Accredited by the North Central Association of the Higher Learning Commission, BRTC offers Associate of Arts degrees for transfer students; Associate of Applied Science degrees in such fields as business technology, crime scene investigation, early childhood education, and registered nursing; technical certificates, including automotive services, machine shop, practical nursing, and welding; proficiency certificates in law enforcement administration, medical coding, and medical transcription; and a certificate in basic police training. BRTC is home to the Law Enforcement Training Academy, where officers from across the state complete basic police officer training.

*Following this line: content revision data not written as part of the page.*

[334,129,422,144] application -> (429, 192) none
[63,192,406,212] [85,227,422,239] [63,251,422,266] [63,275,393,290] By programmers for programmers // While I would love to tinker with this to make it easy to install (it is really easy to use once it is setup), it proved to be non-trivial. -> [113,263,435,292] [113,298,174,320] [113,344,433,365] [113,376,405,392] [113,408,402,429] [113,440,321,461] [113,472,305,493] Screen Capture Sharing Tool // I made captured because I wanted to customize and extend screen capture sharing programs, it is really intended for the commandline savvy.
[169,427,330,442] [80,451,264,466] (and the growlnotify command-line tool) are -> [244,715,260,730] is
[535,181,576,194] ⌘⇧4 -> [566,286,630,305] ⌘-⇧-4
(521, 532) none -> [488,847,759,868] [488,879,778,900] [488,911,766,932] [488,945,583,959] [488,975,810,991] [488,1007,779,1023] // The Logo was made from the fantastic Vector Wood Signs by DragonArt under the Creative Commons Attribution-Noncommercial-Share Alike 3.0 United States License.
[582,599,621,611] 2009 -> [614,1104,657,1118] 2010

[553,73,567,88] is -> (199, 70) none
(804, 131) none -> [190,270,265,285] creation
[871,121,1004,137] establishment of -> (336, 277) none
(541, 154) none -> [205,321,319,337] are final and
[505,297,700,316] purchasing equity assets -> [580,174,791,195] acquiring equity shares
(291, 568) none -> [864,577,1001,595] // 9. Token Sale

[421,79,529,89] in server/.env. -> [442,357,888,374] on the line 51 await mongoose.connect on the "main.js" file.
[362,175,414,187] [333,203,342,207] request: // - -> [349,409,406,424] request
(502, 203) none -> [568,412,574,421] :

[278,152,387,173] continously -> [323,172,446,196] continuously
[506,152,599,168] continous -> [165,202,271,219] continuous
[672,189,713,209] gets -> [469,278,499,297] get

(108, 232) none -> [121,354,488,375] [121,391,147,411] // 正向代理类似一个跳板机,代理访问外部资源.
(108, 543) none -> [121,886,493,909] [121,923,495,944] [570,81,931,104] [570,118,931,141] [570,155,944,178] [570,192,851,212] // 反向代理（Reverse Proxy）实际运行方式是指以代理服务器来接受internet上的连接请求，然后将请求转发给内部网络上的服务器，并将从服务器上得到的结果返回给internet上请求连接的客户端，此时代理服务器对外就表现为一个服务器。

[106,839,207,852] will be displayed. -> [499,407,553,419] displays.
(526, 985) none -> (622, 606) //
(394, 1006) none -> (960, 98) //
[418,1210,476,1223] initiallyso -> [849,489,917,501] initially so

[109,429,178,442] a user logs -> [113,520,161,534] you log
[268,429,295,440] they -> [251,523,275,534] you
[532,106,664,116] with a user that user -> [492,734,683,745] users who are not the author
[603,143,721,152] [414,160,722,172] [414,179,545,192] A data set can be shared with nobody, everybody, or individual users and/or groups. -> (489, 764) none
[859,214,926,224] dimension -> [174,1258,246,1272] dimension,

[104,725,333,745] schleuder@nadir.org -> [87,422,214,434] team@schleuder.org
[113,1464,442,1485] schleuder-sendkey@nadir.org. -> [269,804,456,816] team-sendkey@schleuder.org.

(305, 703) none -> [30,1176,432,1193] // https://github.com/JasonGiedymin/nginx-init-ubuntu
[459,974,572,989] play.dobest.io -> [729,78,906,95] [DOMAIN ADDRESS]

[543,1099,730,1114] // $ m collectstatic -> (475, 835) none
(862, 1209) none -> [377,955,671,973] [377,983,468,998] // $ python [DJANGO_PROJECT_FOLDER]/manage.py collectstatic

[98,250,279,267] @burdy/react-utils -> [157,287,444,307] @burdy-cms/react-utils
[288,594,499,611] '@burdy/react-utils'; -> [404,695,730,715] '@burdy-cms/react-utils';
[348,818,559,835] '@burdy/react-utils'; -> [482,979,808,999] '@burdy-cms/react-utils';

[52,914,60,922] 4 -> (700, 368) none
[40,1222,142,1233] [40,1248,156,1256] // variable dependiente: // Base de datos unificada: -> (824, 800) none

The college also hosts Project REACH (Researching Early Arkansas Cultural Heritage), a heritage preservation project to restore the 1828 Rice House, documented as the state’s oldest log structure of its type, and the 1833 Looney Tavern/Inn, two historic structures in northwest Randolph County dating to Arkansas’s territorial era. Additionally, BRTC worked with the community to spearhead the creation of the Century Wall, a monument in Black River Overlook Park depicting the faces of 100 Americans of diverse ethnicity who shaped the nation in the twentieth century. The college is a frequent partner with community organizations in various endeavors, including the Eddie Mae Herron Center—a former African Methodist Episcopal church and African-American one-room schoolhouse—and the BRAD Agency for the construction of a Head Start Early Childhood Education Center adjacent to the Pocahontas campus.
In August 2024, BRTC signed a memorandum of understanding with the Arkansas Army National Guard that would allow for credentials earned at the latter to be recognized for college credit, in addition to a recruiter being housed at the Pocahontas campus.
For additional information:
Black River Technical College. http://www.blackrivertech.org/ (accessed September 12, 2024).
Black River Technical College Self-Study Report. Submitted to the Higher Learning Commission of the North Central Association of Colleges and Schools, December 2001.